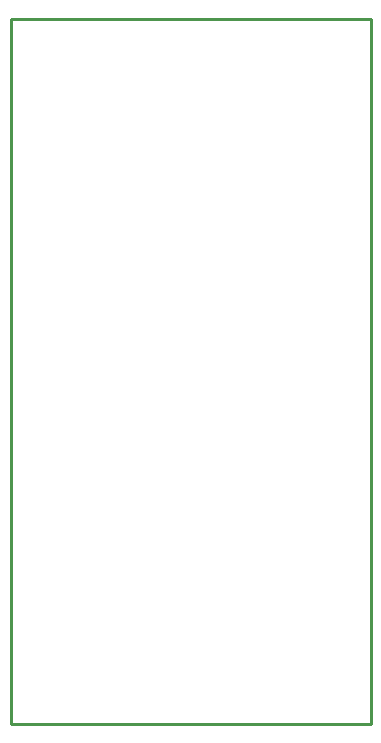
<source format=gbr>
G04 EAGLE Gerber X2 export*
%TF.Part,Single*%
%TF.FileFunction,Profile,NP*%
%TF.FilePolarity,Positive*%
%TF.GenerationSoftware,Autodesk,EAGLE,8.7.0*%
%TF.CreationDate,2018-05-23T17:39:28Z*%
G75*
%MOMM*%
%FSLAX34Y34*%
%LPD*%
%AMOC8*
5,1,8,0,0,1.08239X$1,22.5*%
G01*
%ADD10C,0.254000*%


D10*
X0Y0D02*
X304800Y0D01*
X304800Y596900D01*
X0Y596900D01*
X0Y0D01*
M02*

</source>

.....

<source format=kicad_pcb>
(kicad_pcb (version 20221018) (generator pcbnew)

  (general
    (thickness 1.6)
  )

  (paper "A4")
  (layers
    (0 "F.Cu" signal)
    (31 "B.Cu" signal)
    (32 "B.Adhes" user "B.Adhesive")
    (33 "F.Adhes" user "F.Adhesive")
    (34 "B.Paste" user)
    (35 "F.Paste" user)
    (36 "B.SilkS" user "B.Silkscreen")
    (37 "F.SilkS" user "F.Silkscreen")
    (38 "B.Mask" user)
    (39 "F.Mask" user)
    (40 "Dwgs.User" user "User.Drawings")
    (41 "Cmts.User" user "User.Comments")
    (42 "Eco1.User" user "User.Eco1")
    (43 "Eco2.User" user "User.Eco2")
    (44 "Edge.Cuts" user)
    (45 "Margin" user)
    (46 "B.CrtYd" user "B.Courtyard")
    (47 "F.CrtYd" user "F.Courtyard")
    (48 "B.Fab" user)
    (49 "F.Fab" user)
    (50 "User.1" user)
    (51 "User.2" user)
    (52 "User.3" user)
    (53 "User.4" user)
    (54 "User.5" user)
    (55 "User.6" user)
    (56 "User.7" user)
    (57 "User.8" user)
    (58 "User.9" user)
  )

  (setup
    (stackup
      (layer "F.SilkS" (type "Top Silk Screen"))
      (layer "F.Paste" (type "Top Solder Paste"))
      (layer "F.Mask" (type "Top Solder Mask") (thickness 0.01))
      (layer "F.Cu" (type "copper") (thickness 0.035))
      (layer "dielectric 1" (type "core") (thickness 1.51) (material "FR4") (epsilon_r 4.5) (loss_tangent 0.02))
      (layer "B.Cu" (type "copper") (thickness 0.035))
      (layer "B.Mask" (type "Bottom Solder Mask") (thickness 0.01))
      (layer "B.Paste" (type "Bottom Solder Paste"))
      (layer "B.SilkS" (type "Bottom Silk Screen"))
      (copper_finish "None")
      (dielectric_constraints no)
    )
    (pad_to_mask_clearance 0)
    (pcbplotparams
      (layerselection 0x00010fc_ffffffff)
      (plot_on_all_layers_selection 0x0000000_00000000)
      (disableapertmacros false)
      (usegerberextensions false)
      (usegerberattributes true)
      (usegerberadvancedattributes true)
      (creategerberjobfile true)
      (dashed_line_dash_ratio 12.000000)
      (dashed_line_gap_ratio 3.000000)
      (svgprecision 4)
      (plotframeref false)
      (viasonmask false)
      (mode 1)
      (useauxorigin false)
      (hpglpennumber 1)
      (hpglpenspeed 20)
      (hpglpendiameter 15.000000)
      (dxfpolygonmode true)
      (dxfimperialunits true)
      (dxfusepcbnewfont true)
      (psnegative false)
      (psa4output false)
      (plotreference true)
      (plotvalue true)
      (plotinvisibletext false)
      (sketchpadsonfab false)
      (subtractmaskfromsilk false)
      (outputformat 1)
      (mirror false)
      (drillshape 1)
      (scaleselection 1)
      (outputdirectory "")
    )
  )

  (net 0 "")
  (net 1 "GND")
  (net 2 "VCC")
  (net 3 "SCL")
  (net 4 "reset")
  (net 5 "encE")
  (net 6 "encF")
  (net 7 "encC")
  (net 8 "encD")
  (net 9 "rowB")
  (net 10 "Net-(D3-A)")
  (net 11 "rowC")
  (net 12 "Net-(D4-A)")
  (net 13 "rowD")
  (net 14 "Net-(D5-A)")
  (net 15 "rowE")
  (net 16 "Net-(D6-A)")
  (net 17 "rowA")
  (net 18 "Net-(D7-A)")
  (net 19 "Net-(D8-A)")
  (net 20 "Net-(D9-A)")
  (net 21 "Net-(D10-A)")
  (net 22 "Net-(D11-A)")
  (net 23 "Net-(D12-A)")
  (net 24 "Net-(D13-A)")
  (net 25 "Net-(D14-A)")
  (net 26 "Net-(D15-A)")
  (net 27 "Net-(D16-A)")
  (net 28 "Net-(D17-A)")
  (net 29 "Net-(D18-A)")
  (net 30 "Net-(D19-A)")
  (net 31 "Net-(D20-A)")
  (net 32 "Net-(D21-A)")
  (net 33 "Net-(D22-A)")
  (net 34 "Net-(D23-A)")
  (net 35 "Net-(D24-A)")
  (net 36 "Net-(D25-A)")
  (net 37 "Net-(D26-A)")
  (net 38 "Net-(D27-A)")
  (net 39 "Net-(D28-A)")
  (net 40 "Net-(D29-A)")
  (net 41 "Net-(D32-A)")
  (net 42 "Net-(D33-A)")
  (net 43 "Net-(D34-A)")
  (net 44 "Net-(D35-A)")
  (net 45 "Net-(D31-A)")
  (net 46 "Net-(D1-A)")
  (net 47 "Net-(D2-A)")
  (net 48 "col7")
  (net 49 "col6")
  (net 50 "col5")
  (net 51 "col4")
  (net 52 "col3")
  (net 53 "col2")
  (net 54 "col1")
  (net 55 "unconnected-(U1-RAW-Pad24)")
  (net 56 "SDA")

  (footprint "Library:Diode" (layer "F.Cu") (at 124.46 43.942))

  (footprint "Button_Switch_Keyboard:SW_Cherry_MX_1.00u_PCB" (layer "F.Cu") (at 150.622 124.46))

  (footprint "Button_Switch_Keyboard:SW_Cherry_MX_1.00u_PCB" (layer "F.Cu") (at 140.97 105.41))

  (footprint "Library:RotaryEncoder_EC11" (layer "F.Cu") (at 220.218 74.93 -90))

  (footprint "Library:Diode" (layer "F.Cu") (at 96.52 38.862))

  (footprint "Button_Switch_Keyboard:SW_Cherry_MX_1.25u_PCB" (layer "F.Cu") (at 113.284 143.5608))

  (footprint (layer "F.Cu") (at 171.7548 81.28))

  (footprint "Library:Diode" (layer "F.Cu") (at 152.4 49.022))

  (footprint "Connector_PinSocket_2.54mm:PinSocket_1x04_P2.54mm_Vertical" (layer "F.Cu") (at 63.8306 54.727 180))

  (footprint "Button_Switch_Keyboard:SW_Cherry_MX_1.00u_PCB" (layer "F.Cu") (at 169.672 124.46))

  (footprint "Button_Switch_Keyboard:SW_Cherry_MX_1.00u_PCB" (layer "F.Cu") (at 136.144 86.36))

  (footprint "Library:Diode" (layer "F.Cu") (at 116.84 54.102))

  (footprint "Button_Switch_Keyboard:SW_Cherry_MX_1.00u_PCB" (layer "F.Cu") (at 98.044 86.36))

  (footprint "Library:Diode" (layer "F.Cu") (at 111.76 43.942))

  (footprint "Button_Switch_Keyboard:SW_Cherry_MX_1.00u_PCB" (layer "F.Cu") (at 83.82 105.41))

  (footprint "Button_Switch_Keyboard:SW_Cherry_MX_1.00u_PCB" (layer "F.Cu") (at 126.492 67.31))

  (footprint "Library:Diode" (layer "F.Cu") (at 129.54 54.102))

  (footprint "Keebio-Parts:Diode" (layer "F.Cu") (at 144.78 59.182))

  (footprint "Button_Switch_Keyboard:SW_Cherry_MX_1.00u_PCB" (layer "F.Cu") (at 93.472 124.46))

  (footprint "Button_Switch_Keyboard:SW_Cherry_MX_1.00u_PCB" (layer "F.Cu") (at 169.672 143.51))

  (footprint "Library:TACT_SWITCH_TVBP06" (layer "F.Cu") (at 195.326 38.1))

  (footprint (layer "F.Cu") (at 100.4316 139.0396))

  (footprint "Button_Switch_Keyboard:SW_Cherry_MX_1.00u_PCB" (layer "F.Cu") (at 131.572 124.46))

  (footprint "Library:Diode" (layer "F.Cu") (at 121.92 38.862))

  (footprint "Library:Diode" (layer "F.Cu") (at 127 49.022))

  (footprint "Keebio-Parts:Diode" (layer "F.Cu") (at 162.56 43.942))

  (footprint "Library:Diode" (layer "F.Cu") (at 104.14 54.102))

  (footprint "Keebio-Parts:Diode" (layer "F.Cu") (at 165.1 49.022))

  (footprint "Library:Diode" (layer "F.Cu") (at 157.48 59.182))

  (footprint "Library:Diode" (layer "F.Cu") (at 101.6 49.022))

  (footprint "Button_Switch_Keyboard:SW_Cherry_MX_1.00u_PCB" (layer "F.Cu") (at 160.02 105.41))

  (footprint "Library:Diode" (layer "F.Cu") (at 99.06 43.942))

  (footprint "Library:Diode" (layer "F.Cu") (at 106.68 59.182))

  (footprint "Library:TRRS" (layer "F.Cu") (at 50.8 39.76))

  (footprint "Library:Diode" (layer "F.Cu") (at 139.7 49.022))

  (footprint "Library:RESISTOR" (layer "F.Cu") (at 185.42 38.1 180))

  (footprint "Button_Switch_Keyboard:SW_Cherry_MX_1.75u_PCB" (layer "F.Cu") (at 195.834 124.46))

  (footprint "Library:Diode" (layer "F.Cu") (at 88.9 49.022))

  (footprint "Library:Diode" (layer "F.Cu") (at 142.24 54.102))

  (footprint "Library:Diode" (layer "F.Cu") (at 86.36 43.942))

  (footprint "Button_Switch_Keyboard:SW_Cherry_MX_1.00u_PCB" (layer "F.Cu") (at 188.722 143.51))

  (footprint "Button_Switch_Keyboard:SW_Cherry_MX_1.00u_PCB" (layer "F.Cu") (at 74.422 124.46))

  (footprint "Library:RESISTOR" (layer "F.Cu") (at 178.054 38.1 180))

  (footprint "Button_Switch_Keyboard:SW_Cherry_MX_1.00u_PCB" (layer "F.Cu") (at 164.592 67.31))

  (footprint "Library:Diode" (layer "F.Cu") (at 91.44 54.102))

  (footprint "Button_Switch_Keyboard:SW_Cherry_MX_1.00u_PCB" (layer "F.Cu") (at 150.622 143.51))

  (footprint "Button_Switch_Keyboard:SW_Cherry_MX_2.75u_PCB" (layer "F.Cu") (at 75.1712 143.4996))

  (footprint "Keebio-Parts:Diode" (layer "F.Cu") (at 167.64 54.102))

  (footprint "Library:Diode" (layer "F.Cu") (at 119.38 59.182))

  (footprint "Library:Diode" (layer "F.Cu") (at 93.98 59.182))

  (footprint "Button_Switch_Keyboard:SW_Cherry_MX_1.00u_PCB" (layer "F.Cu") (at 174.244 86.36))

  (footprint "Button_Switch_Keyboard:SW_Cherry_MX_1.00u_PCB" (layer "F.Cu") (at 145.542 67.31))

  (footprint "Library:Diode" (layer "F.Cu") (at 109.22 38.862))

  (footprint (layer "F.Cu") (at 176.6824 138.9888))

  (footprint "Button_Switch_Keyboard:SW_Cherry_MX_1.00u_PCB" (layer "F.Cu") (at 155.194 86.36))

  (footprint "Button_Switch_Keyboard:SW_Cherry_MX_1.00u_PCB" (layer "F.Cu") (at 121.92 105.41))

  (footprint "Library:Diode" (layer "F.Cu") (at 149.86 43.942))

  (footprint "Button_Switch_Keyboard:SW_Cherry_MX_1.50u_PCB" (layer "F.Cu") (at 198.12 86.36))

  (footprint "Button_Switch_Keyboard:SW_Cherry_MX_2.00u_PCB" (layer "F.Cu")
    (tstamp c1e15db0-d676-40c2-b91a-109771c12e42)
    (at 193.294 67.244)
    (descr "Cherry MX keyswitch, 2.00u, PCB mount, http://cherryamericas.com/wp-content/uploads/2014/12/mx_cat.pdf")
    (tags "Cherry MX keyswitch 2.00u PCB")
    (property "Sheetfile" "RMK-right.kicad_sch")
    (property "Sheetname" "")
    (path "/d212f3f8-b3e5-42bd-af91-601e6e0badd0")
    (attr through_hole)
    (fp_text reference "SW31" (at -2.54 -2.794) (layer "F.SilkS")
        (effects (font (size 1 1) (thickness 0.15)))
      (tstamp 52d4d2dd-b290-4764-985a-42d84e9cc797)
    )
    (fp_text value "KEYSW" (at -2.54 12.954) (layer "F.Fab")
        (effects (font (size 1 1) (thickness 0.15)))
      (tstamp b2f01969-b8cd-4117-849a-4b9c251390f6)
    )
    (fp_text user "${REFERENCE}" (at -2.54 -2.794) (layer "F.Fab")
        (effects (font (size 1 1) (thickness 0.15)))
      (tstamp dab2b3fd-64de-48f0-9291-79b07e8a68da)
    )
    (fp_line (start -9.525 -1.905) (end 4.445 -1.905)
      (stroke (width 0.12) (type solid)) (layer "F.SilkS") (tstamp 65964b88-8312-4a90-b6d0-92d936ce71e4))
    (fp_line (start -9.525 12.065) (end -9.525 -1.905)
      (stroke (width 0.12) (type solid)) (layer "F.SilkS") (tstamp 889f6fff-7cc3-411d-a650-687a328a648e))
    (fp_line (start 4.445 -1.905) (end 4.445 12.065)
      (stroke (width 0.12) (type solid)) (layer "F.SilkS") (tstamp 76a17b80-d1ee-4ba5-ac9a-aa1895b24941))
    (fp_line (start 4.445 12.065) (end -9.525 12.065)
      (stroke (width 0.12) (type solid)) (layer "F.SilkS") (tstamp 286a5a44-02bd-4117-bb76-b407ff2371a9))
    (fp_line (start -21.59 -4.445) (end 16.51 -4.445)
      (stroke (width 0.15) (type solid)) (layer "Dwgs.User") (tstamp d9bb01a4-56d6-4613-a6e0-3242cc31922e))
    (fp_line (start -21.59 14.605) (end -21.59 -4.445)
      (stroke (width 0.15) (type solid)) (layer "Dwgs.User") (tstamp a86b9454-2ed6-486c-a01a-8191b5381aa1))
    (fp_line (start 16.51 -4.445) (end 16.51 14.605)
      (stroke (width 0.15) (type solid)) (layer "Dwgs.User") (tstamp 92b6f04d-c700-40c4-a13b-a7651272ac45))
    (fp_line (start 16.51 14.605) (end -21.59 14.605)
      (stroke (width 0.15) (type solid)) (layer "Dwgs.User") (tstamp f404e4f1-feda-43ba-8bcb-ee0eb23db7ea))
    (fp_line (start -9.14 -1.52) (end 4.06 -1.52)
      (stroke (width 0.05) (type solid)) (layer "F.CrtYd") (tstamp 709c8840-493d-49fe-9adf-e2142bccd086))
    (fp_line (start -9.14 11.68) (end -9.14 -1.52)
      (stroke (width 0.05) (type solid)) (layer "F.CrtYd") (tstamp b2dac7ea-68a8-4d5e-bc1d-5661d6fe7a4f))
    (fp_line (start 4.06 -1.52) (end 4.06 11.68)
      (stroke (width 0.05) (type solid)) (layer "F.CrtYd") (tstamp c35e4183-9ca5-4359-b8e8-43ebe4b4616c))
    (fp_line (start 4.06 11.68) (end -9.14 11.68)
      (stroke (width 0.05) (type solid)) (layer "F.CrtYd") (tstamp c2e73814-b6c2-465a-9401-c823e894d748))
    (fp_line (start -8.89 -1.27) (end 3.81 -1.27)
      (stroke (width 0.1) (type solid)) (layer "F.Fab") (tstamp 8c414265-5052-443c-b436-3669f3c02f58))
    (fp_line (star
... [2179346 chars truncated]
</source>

.....

Starting at the line that has "(at 171.7548 81.28))" and ending at the line that has "(at 136.144 86.36))", please write out the lines above exactly, leaving out all others.

  (footprint (layer "F.Cu") (at 171.7548 81.28))

  (footprint "Library:Diode" (layer "F.Cu") (at 152.4 49.022))

  (footprint "Connector_PinSocket_2.54mm:PinSocket_1x04_P2.54mm_Vertical" (layer "F.Cu") (at 63.8306 54.727 180))

  (footprint "Button_Switch_Keyboard:SW_Cherry_MX_1.00u_PCB" (layer "F.Cu") (at 169.672 124.46))

  (footprint "Button_Switch_Keyboard:SW_Cherry_MX_1.00u_PCB" (layer "F.Cu") (at 136.144 86.36))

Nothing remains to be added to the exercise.